■ **What is needed**: Restate, in full and unchanged, the entries that follow, but not their pictures.

■ **Structured diff data**:
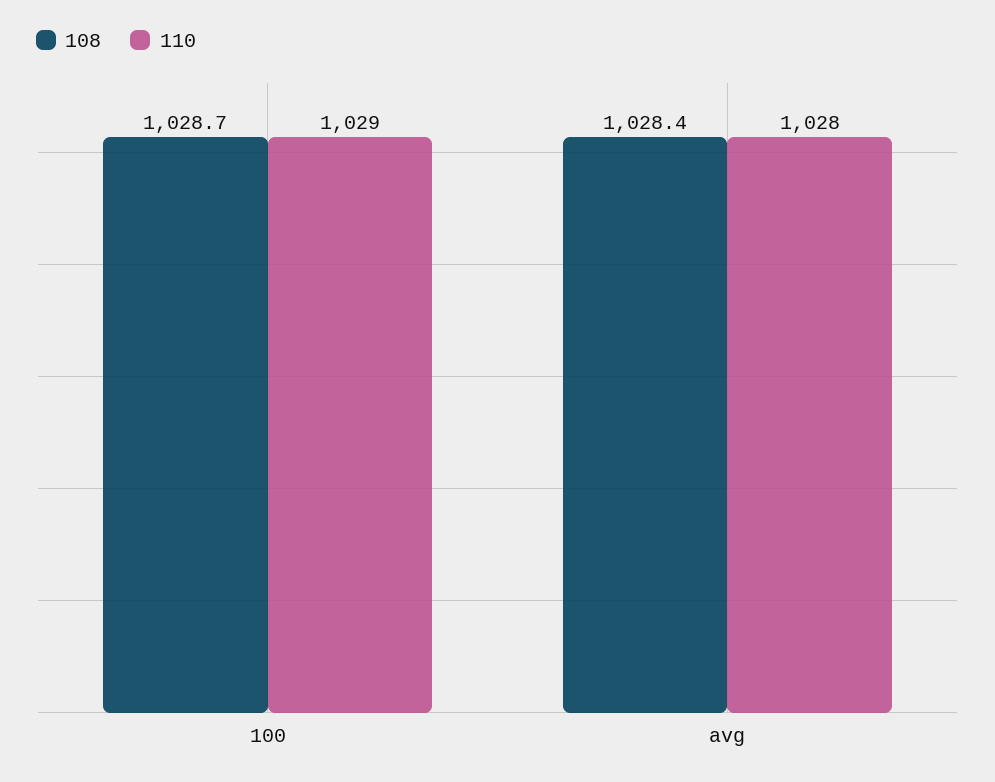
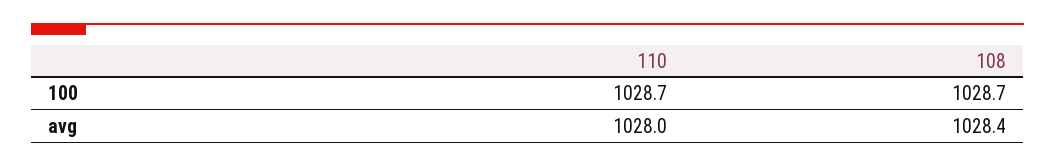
  {
    "108": {
      "100": 1028.7,
      "avg": 1028.4
    },
    "110": {
-     "100": 1029,
+     "100": 1028.7,
      "avg": 1028
    }
  }

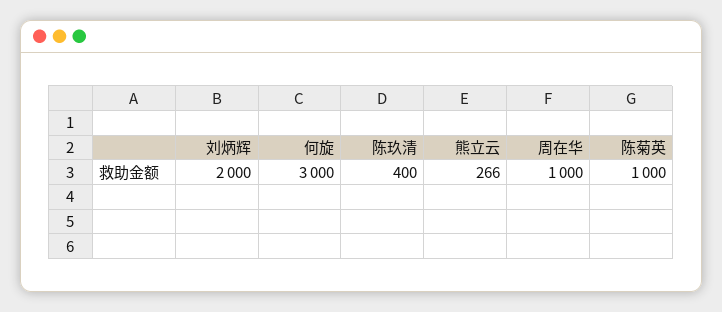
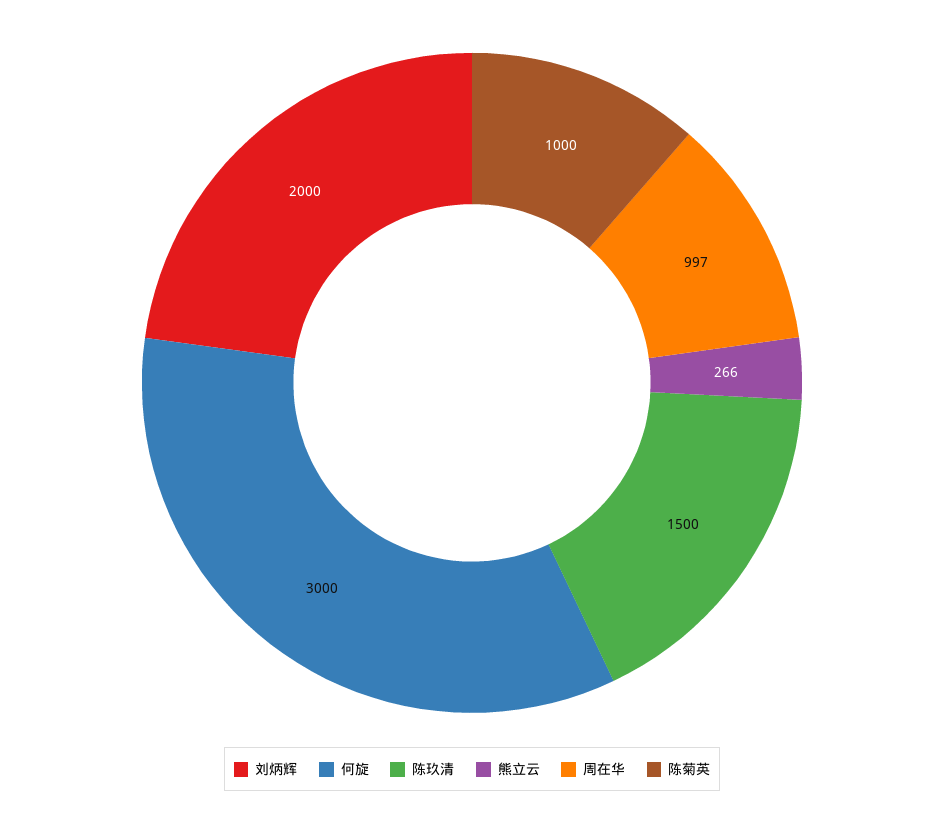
  {
    "刘炳辉": 2000,
    "何旋": 3000,
-   "陈玖清": 400,
+   "陈玖清": 1500,
    "熊立云": 266,
-   "周在华": 1000,
+   "周在华": 997,
    "陈菊英": 1000
  }

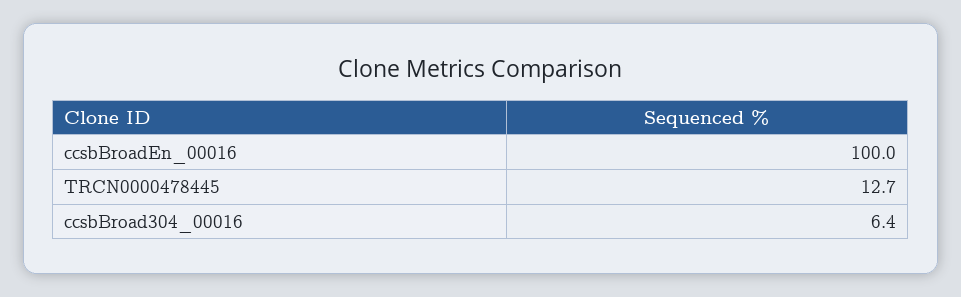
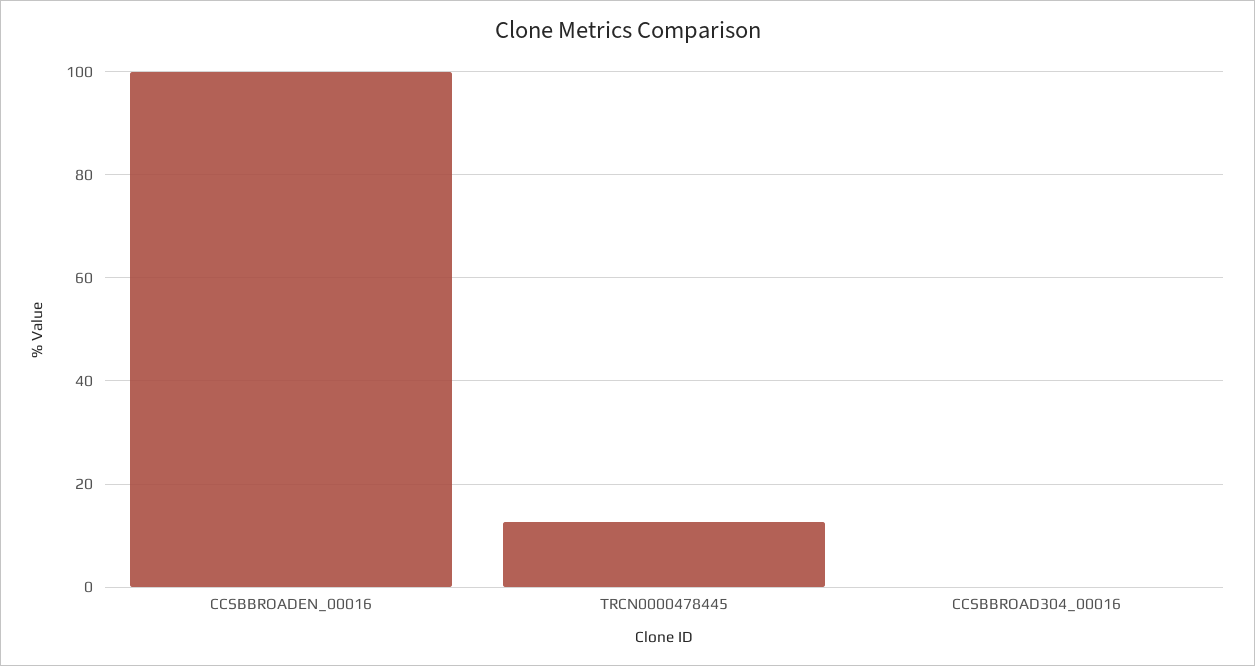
  {
    "ccsbBroadEn_00016": 100,
    "TRCN0000478445": 12.7,
-   "ccsbBroad304_00016": 6.4
+   "ccsbBroad304_00016": 0
  }

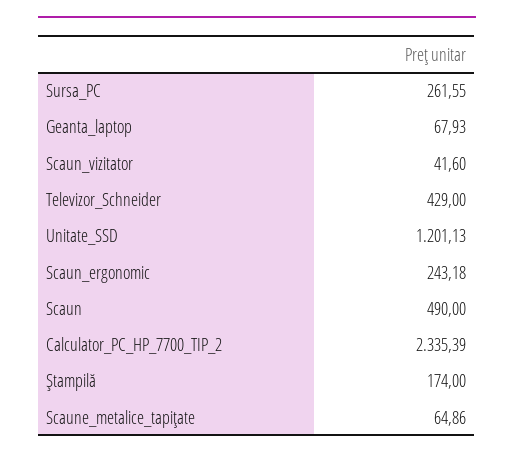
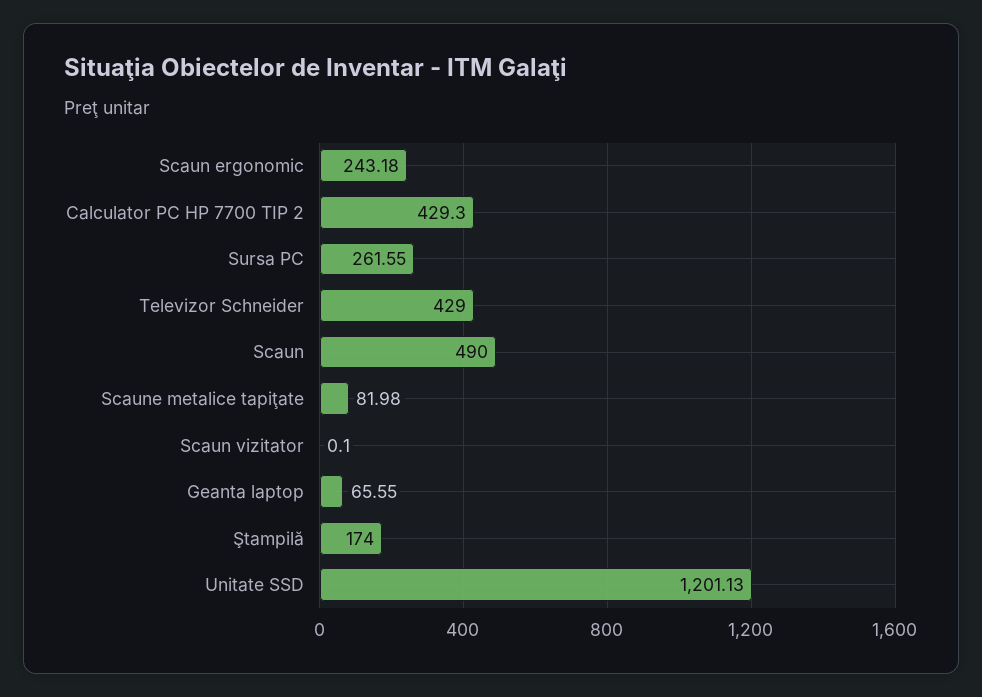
  {
    "Sursa_PC": 261.55,
-   "Geanta_laptop": 67.93,
+   "Geanta_laptop": 65.55,
-   "Scaun_vizitator": 41.6,
+   "Scaun_vizitator": 0.1,
    "Televizor_Schneider": 429,
    "Unitate_SSD": 1201.13,
    "Scaun_ergonomic": 243.18,
    "Scaun": 490,
-   "Calculator_PC_HP_7700_TIP_2": 2335.39,
+   "Calculator_PC_HP_7700_TIP_2": 429.3,
    "Ştampilă": 174,
-   "Scaune_metalice_tapiţate": 64.86
+   "Scaune_metalice_tapiţate": 81.98
  }

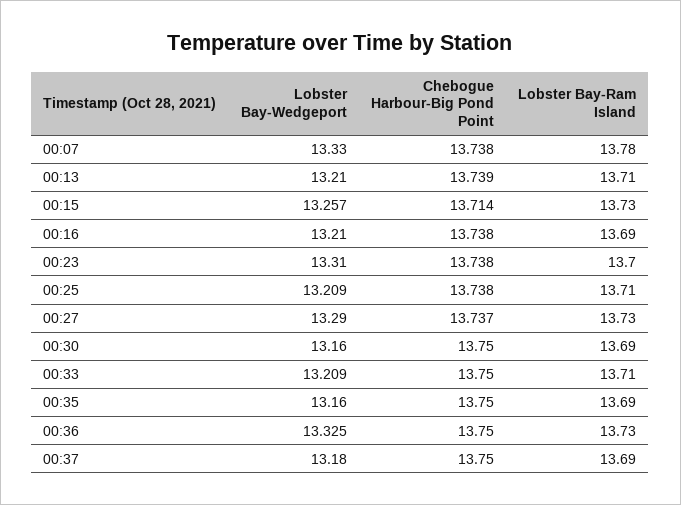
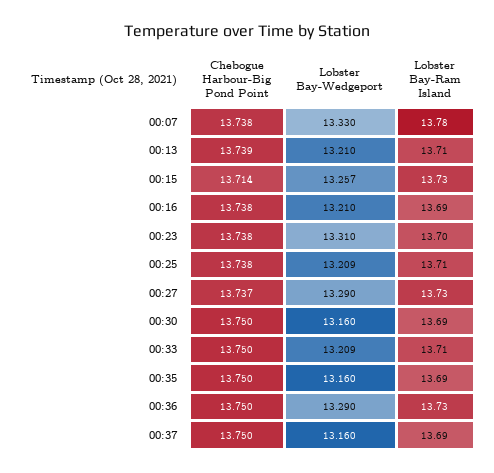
  {
    "Lobster Bay-Wedgeport": {
      "00:07": 13.33,
      "00:13": 13.21,
      "00:15": 13.257,
      "00:16": 13.21,
      "00:23": 13.31,
      "00:25": 13.209,
      "00:27": 13.29,
      "00:30": 13.16,
      "00:33": 13.209,
      "00:35": 13.16,
-     "00:36": 13.325,
+     "00:36": 13.29,
-     "00:37": 13.18
+     "00:37": 13.16
    },
    "Chebogue Harbour-Big Pond Point": {
      "00:07": 13.738,
      "00:13": 13.739,
      "00:15": 13.714,
      "00:16": 13.738,
      "00:23": 13.738,
      "00:25": 13.738,
      "00:27": 13.737,
      "00:30": 13.75,
      "00:33": 13.75,
      "00:35": 13.75,
      "00:36": 13.75,
      "00:37": 13.75
    },
    "Lobster Bay-Ram Island": {
      "00:07": 13.78,
      "00:13": 13.71,
      "00:15": 13.73,
      "00:16": 13.69,
      "00:23": 13.7,
      "00:25": 13.71,
      "00:27": 13.73,
      "00:30": 13.69,
      "00:33": 13.71,
      "00:35": 13.69,
      "00:36": 13.73,
      "00:37": 13.69
    }
  }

■ **Response**:
  {
    "108": {
      "100": 1028.7,
      "avg": 1028.4
    },
    "110": {
-     "100": 1029,
+     "100": 1028.7,
      "avg": 1028
    }
  }

  {
    "刘炳辉": 2000,
    "何旋": 3000,
-   "陈玖清": 400,
+   "陈玖清": 1500,
    "熊立云": 266,
-   "周在华": 1000,
+   "周在华": 997,
    "陈菊英": 1000
  }

  {
    "ccsbBroadEn_00016": 100,
    "TRCN0000478445": 12.7,
-   "ccsbBroad304_00016": 6.4
+   "ccsbBroad304_00016": 0
  }

  {
    "Sursa_PC": 261.55,
-   "Geanta_laptop": 67.93,
+   "Geanta_laptop": 65.55,
-   "Scaun_vizitator": 41.6,
+   "Scaun_vizitator": 0.1,
    "Televizor_Schneider": 429,
    "Unitate_SSD": 1201.13,
    "Scaun_ergonomic": 243.18,
    "Scaun": 490,
-   "Calculator_PC_HP_7700_TIP_2": 2335.39,
+   "Calculator_PC_HP_7700_TIP_2": 429.3,
    "Ştampilă": 174,
-   "Scaune_metalice_tapiţate": 64.86
+   "Scaune_metalice_tapiţate": 81.98
  }

  {
    "Lobster Bay-Wedgeport": {
      "00:07": 13.33,
      "00:13": 13.21,
      "00:15": 13.257,
      "00:16": 13.21,
      "00:23": 13.31,
      "00:25": 13.209,
      "00:27": 13.29,
      "00:30": 13.16,
      "00:33": 13.209,
      "00:35": 13.16,
-     "00:36": 13.325,
+     "00:36": 13.29,
-     "00:37": 13.18
+     "00:37": 13.16
    },
    "Chebogue Harbour-Big Pond Point": {
      "00:07": 13.738,
      "00:13": 13.739,
      "00:15": 13.714,
      "00:16": 13.738,
      "00:23": 13.738,
      "00:25": 13.738,
      "00:27": 13.737,
      "00:30": 13.75,
      "00:33": 13.75,
      "00:35": 13.75,
      "00:36": 13.75,
      "00:37": 13.75
    },
    "Lobster Bay-Ram Island": {
      "00:07": 13.78,
      "00:13": 13.71,
      "00:15": 13.73,
      "00:16": 13.69,
      "00:23": 13.7,
      "00:25": 13.71,
      "00:27": 13.73,
      "00:30": 13.69,
      "00:33": 13.71,
      "00:35": 13.69,
      "00:36": 13.73,
      "00:37": 13.69
    }
  }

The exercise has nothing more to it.